[Given information — start]

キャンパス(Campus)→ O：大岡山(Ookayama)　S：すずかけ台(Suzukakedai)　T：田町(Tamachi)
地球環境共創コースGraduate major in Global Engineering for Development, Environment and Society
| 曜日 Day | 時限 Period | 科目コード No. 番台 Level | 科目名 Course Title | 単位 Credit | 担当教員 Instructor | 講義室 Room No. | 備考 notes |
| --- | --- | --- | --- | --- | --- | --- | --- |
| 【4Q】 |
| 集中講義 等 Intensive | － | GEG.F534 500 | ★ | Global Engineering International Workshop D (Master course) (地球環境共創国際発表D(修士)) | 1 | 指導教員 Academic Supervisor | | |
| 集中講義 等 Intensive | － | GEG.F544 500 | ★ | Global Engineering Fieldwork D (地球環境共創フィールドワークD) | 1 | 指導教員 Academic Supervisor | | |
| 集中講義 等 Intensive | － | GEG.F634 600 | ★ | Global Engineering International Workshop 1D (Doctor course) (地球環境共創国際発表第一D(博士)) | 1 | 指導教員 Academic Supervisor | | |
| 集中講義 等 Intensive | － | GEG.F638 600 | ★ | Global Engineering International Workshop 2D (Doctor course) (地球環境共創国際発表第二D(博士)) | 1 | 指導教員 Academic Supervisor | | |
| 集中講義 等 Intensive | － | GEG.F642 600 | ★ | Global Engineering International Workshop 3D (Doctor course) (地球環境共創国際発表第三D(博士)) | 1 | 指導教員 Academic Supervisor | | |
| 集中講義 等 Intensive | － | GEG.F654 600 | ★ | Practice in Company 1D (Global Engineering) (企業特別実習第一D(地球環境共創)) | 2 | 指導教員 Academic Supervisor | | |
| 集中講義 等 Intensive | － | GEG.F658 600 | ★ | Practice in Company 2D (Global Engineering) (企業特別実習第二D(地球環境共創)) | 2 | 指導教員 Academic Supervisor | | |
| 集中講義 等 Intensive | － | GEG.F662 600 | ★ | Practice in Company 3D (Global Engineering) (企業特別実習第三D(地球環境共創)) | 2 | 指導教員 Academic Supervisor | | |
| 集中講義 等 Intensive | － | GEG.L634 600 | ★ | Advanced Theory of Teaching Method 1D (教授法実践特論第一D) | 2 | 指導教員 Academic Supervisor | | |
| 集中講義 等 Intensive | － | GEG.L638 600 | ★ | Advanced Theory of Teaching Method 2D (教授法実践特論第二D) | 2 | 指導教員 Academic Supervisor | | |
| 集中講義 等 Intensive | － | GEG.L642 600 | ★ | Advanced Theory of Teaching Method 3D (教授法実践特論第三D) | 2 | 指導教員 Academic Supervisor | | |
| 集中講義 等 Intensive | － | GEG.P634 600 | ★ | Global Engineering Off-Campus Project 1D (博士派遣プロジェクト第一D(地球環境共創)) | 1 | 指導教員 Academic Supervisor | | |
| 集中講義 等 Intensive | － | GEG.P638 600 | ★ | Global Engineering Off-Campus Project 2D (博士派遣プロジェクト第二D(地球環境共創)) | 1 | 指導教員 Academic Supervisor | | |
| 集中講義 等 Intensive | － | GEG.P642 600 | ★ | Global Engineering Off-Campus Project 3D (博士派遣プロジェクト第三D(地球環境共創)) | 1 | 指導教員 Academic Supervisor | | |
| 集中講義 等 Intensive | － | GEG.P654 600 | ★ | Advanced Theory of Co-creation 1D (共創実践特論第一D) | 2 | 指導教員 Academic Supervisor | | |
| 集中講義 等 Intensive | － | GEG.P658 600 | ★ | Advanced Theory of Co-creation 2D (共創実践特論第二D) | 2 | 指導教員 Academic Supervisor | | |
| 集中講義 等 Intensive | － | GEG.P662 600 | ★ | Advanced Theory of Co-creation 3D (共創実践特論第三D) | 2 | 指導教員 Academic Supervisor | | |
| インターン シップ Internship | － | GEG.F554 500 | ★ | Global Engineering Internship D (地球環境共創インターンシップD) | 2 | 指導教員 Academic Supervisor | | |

[Given information — finish]

Set down all of the entries exactly, please.

キャンパス(Campus)→ O：大岡山(Ookayama)　S：すずかけ台(Suzukakedai)　T：田町(Tamachi)
地球環境共創コースGraduate major in Global Engineering for Development, Environment and Society
| 曜日 Day | 時限 Period | 科目コード No. 番台 Level | 科目名 Course Title | 単位 Credit | 担当教員 Instructor | 講義室 Room No. | 備考 notes |
| --- | --- | --- | --- | --- | --- | --- | --- |
| 【4Q】 |
| 集中講義 等 Intensive | － | GEG.F534 500 | ★ | Global Engineering International Workshop D (Master course) (地球環境共創国際発表D(修士)) | 1 | 指導教員 Academic Supervisor | | |
| 集中講義 等 Intensive | － | GEG.F544 500 | ★ | Global Engineering Fieldwork D (地球環境共創フィールドワークD) | 1 | 指導教員 Academic Supervisor | | |
| 集中講義 等 Intensive | － | GEG.F634 600 | ★ | Global Engineering International Workshop 1D (Doctor course) (地球環境共創国際発表第一D(博士)) | 1 | 指導教員 Academic Supervisor | | |
| 集中講義 等 Intensive | － | GEG.F638 600 | ★ | Global Engineering International Workshop 2D (Doctor course) (地球環境共創国際発表第二D(博士)) | 1 | 指導教員 Academic Supervisor | | |
| 集中講義 等 Intensive | － | GEG.F642 600 | ★ | Global Engineering International Workshop 3D (Doctor course) (地球環境共創国際発表第三D(博士)) | 1 | 指導教員 Academic Supervisor | | |
| 集中講義 等 Intensive | － | GEG.F654 600 | ★ | Practice in Company 1D (Global Engineering) (企業特別実習第一D(地球環境共創)) | 2 | 指導教員 Academic Supervisor | | |
| 集中講義 等 Intensive | － | GEG.F658 600 | ★ | Practice in Company 2D (Global Engineering) (企業特別実習第二D(地球環境共創)) | 2 | 指導教員 Academic Supervisor | | |
| 集中講義 等 Intensive | － | GEG.F662 600 | ★ | Practice in Company 3D (Global Engineering) (企業特別実習第三D(地球環境共創)) | 2 | 指導教員 Academic Supervisor | | |
| 集中講義 等 Intensive | － | GEG.L634 600 | ★ | Advanced Theory of Teaching Method 1D (教授法実践特論第一D) | 2 | 指導教員 Academic Supervisor | | |
| 集中講義 等 Intensive | － | GEG.L638 600 | ★ | Advanced Theory of Teaching Method 2D (教授法実践特論第二D) | 2 | 指導教員 Academic Supervisor | | |
| 集中講義 等 Intensive | － | GEG.L642 600 | ★ | Advanced Theory of Teaching Method 3D (教授法実践特論第三D) | 2 | 指導教員 Academic Supervisor | | |
| 集中講義 等 Intensive | － | GEG.P634 600 | ★ | Global Engineering Off-Campus Project 1D (博士派遣プロジェクト第一D(地球環境共創)) | 1 | 指導教員 Academic Supervisor | | |
| 集中講義 等 Intensive | － | GEG.P638 600 | ★ | Global Engineering Off-Campus Project 2D (博士派遣プロジェクト第二D(地球環境共創)) | 1 | 指導教員 Academic Supervisor | | |
| 集中講義 等 Intensive | － | GEG.P642 600 | ★ | Global Engineering Off-Campus Project 3D (博士派遣プロジェクト第三D(地球環境共創)) | 1 | 指導教員 Academic Supervisor | | |
| 集中講義 等 Intensive | － | GEG.P654 600 | ★ | Advanced Theory of Co-creation 1D (共創実践特論第一D) | 2 | 指導教員 Academic Supervisor | | |
| 集中講義 等 Intensive | － | GEG.P658 600 | ★ | Advanced Theory of Co-creation 2D (共創実践特論第二D) | 2 | 指導教員 Academic Supervisor | | |
| 集中講義 等 Intensive | － | GEG.P662 600 | ★ | Advanced Theory of Co-creation 3D (共創実践特論第三D) | 2 | 指導教員 Academic Supervisor | | |
| インターン シップ Internship | － | GEG.F554 500 | ★ | Global Engineering Internship D (地球環境共創インターンシップD) | 2 | 指導教員 Academic Supervisor | | |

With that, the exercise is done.